Proving in one place before scaling
McKinsey's deeper finding is that the hard part is not running a pilot, it is scaling one, and pilots die when they are run as one-offs that never plan for the rollout. The founder-side version of that discipline is the anchor-client rule. Validate in roughly three sites before you scale, and start with one site, one workflow, one number, because the surest way to stall is to try to prove everything at once.
Founders reasonably doubt that a real result can land in weeks. The deployment data says otherwise. Bonx deploys in three to ten weeks, while Juno runs its pilots in six weeks. And one validated result compounds: at Teknor Apex, a stack of OSS portfolio companies proven on a single Rhode Island site is now scaling across the rest of its footprint. You prove it in one place, and you earn the right to the next ten.
The playbook for success
- Lead with the value. Open with the outcome in the operator's own words, translated into the one number the COO already cares about, and leave the roadmap out.
- Pick one site, one workflow, one number, because trying to prove everything at once is how projects stall in pilot.

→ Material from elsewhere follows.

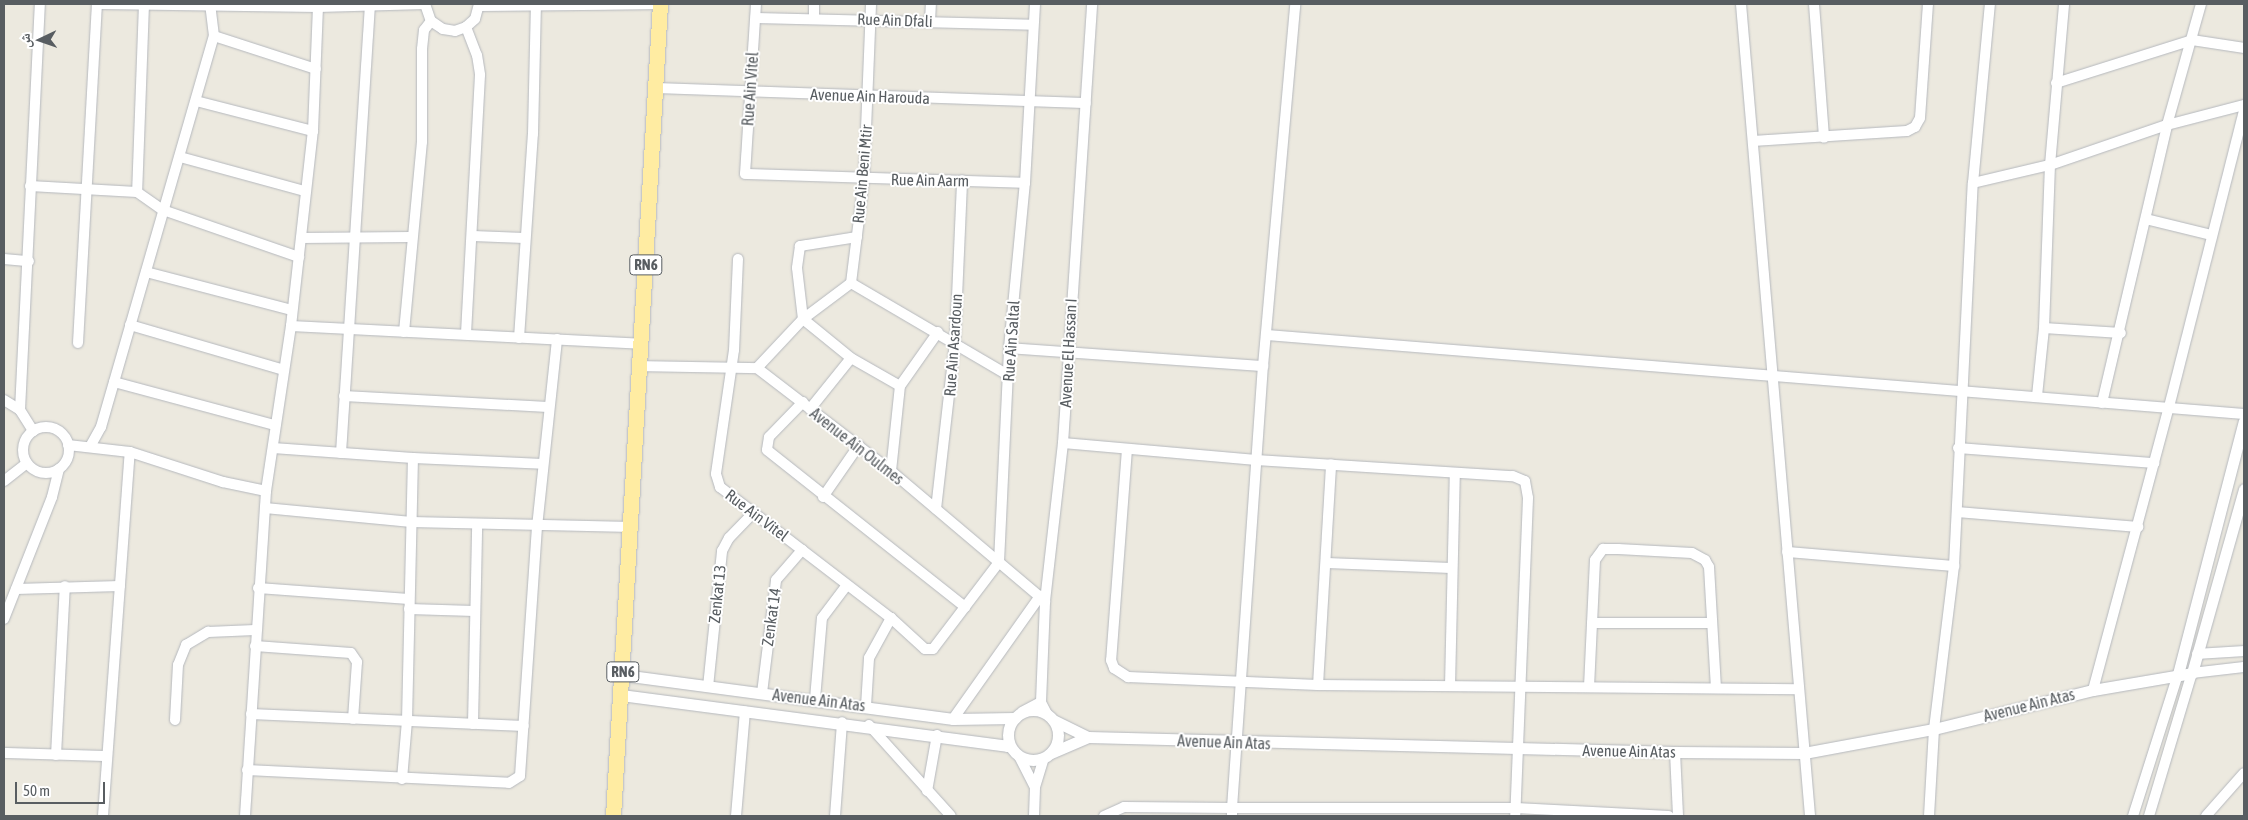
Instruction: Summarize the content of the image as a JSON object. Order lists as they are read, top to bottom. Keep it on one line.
{"streets":{"main road":["RN6"],"street":["Rue Ain Dfali","Rue Ain Vitel","Avenue Ain Harouda","Rue Ain Beni Mtir","Rue Ain Aarm","Rue Ain Saltal","Rue Ain Asardoun","Avenue El Hassan I","Avenue Ain Oulmes","Zenkat 13","Zenkat 14","Avenue Ain Atas"]},"crossings":[["Rue Ain Dfali","Rue Ain Vitel"],["Rue Ain Dfali","Rue Ain Beni Mtir"],["Rue Ain Dfali","Rue Ain Saltal"],["Rue Ain Vitel","Avenue Ain Harouda"],["Rue Ain Vitel","Rue Ain Aarm"],["Rue Ain Vitel","Zenkat 13"],["Rue Ain Vitel","Zenkat 14"],["Avenue Ain Harouda","Rue Ain Beni Mtir"],["Avenue Ain Harouda","RN6"],["Avenue Ain Harouda","Rue Ain Saltal"],["Avenue Ain Harouda","Avenue El Hassan I"],["Rue Ain Beni Mtir","Rue Ain Aarm"],["Rue Ain Aarm","Rue Ain Saltal"],["Rue Ain Aarm","Rue Ain Asardoun"],["RN6","Avenue Ain Atas"],["Rue Ain Saltal","Avenue Ain Oulmes"],["Rue Ain Asardoun","Avenue Ain Oulmes"],["Avenue El Hassan I","Avenue Ain Oulmes"],["Zenkat 13","Avenue Ain Atas"],["Zenkat 14","Avenue Ain Atas"]],"scale_bar":"50 m","north":"left"}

- Set the success gate with the customer up front: the result, the deadline in weeks, the owner on their side, what counts as pass or fail, and how you walk away.
- Over-deliver on the experience. Do by hand what the product cannot do yet, because showing up makes up for the polish the product does not have.
- Hit the number before you expand. Hold the roadmap until the first result is on the board, then move from the anchor client to about three sites and then to scale.
What makes you sellable when you are unknown, proving one result before you ask for commitment, is the same discipline OSS runs by default: lead with the outcome, set the gate with the customer, prove before you scale.
Proof is the part you can build without a track record. The relationships that get you into the first meeting are the part you cannot, and they are what OSS brings on day one.